* Description of the task: Carry on the numbered notes below on building a movement to challenge corporate power, starting right after their last sentence.

* Passage to read:
■ ■ ■
4. This is a good reminder of something else we need to do -- educate funders to keep the eye on the long-term goal. The point is not to get liberal Democrats elected, but to build a movement that will dictate terms to both parties, or even build its own party if it has to, either through tools like fusion balloting or electoral work in third parties. Liberal foundations outspend conservative foundations by 10 to 1, but many of them act like a "drag anchor" on the movement. On the other side, it's clear from the history of right-wing foundations, starting with the Chamber of Commerce's strategy outline by Justice Lewis Powell, that many right-wing foundations are willing to fight a "permanent revolution" on behalf of corporations, grabbing power through deep analysis of the institutions of power in government and society.
5. We seem to have given up on Washington, settling for market strategies instead. By doing so we reinforce people's understanding of themselves as consumers rather than citizens. We have allowed the right wing to perpetuate a "vicious cycle" that instructs Americans to be cynical about their government on the one hand, while they use the instruments of government to pick their pockets and undermine their rights. And after a major scandal like Abramoff, etc. what happens? It only confirms the story that you can't trust government. But we don't see Grover Norquist or the Competitive Enterprise Institute or the Washington Legal Foundation closing up shop. Instead, they attack our groups (Rainforest Action Network) using strategies very similar to ones that our movement once espoused, but has long since forgotten because we haven't built much institutional memory.
Our ability to advocate effectively for new policies has atrophied as a result. For example, we don't seem to be interested in paying attention to debates that might directly affect our ability to campaign, including SEC proposed regulations requiring mutual fund voting disclosure or shareholder rights to nominate their own candidates to the board. Not that these are the most important reforms, but they clearly would strengthen the power of shareholder action strategies. Labor unions devote some resources to following these issues (as well as related questions like CEO pay and offshore re-incorporation) and have found them to be a key part of a dynamic campaign.
6. We have a very poor understanding of the importance of the Courts. We don't push proactive framing of the law to reflect populist campaigns. We could learn something from the Civil Rights Movement in this regard. Instead we have seen the erosion of our ability to hold corporations accountable through civil lawsuits (tort reform), long- term corporate assaults on local zoning and environmental/conservation protections (the so-called "Takings Project"), etc.
We have defended the Alien Tort Claims Act from attack, but we are still seeing its slow erosion.
■ ■ ■
* Record excerpts:

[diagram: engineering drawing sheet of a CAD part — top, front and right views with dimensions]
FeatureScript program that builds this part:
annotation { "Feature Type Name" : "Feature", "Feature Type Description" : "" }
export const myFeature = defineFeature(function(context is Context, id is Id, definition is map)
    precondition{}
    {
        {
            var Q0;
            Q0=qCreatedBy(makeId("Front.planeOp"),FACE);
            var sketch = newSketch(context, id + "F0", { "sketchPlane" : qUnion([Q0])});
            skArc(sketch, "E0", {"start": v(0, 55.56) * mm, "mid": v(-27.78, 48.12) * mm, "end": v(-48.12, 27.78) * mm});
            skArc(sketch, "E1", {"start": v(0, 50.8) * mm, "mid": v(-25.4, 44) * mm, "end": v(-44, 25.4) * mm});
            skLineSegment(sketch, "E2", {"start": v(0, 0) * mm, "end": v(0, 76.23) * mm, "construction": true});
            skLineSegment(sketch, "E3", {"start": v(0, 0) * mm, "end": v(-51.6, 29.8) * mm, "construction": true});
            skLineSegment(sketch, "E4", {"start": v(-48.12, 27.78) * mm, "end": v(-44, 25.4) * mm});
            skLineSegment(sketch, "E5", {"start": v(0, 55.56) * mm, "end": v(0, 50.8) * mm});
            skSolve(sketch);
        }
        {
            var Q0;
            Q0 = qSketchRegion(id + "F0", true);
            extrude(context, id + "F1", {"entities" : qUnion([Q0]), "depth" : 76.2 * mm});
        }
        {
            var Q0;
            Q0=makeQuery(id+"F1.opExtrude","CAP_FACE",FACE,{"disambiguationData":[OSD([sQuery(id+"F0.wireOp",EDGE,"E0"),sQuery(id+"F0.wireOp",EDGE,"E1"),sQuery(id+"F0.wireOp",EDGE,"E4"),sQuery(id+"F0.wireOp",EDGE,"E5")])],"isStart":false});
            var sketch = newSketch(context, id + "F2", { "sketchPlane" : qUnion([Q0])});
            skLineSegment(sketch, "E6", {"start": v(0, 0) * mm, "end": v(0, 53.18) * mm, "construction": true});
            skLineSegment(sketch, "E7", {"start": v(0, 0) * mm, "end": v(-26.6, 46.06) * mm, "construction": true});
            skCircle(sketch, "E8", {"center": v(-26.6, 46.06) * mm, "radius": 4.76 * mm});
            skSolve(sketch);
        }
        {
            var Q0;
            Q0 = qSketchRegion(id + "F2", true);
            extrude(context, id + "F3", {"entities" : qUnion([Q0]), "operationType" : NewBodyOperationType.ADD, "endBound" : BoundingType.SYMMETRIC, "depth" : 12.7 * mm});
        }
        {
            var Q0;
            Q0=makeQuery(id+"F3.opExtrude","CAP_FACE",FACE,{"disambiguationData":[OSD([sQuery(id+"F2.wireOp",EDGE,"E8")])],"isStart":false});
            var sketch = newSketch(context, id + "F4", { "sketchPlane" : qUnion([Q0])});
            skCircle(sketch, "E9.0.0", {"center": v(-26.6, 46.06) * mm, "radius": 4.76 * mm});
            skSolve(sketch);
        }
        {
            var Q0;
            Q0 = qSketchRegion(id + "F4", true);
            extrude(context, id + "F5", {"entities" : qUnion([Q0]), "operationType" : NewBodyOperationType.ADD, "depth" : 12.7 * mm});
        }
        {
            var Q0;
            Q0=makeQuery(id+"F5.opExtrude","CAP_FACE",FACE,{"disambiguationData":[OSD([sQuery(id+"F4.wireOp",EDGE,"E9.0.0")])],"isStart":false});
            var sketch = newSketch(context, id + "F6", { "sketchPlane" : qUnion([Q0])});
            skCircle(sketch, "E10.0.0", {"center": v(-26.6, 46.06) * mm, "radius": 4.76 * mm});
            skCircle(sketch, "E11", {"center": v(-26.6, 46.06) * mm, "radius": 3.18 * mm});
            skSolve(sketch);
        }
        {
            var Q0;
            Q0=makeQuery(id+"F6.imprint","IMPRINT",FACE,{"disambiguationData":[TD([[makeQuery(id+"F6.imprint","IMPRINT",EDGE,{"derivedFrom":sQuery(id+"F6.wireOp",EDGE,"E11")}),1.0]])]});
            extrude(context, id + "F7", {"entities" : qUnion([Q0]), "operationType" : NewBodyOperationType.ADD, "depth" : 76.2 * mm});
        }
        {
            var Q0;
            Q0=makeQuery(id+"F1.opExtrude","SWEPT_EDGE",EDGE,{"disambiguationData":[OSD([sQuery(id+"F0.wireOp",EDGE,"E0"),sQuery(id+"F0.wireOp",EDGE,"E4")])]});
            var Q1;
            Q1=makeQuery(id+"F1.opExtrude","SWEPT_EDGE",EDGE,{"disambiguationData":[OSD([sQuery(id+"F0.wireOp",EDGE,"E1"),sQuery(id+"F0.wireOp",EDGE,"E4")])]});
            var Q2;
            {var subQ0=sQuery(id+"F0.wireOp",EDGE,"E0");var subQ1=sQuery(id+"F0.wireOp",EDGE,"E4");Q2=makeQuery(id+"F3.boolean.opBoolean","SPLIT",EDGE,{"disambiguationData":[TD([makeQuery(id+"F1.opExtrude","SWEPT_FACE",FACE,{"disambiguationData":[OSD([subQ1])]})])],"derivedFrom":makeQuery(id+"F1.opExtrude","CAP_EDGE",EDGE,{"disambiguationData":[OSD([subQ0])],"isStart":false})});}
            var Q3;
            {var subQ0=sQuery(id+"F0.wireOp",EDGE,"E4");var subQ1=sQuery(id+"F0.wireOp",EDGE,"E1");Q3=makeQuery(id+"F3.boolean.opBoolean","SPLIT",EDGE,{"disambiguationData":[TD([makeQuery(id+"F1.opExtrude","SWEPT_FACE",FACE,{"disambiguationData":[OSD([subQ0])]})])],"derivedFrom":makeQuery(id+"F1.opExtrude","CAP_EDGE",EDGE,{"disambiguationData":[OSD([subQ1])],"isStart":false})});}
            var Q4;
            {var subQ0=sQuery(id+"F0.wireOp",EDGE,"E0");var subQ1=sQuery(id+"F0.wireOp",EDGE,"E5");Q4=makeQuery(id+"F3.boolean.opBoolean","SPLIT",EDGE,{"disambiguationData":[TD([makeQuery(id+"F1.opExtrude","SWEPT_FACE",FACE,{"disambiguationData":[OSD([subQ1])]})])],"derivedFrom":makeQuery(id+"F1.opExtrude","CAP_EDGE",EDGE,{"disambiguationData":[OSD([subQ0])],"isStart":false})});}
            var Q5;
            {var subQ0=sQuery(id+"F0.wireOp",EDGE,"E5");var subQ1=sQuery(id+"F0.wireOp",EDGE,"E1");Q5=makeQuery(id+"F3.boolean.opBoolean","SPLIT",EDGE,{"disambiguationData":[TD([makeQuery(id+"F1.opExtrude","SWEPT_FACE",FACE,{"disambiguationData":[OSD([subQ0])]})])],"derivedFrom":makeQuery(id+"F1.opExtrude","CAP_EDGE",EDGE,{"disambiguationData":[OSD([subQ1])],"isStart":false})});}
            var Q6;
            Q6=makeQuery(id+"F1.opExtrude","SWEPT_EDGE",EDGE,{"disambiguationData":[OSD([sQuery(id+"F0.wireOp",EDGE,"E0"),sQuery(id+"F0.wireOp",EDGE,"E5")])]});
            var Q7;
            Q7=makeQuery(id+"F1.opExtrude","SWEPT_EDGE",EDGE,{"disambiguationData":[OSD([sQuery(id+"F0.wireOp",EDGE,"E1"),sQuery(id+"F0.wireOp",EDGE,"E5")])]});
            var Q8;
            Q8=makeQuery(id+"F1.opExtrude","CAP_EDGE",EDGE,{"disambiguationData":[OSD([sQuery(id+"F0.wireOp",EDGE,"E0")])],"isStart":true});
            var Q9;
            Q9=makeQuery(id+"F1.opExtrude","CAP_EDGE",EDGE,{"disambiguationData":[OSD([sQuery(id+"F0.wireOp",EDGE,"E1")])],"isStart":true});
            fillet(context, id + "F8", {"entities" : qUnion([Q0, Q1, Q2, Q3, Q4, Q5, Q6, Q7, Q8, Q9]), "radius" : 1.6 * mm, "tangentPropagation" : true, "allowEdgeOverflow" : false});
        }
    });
■ ■ ■
* Expected answer:
While corporations are using SLAPPs and food disparagement laws to attack our speech rights, where are we in challenging the notion that Money = Speech -- a key assumption (created by Buckley v. Valeo) that allows corporations to dominate political processes?
We have no institutional presence in law schools or business schools, whereas the other side has a juggernaut known as the Federalist Society, not to mention judicial "education" seminars at Hilton Head, the Pacific Legal Foundation, Washington Legal Foundation, and well over a dozen other groups that "campaign" for corporations through the courts.
We need to learn from movements in other countries (e.g. through global campaign meetings like the ones organized by labor unions).
In the short-term we need to use tactics that take advantage of the fundamental design of corporations, including working with some sectors to challenge others, such as health care.
And we need to develop strategies leading to reinvigorated challenges to corporate size and reach, not trying to play the technocratic antitrust laws (except when it's tactically necessary), but by framing our demands around simple, bold policies that transcend single industrial sectors, such as the need to prevent related businesses from joining to form large market-controlling conglomerates:
Analyst/commercial banking Broadcast/print/other media
Meat packers/cattle ranchers
We need to identify key challenges that provide important opportunities for our movement -- esp. global warming, CEO pay (flash point).
We need to take on new institutions, such as the New York Stock Exchange, putting demands on them that force them into our frame.
The right has built a structure that is quite logical in terms of values. They talk about "family values" not because it's simply a good "frame" for the conservative agenda, but because it fits with the constructions of institutions that sustain their agenda for the long- run -- the takeover of school boards (which allowed them to develop a farm team of candidates for higher office) and churches.
How will we build our base?
I'm not sure, but I do think that one thing we want to push for is simply "democratic control of corporations."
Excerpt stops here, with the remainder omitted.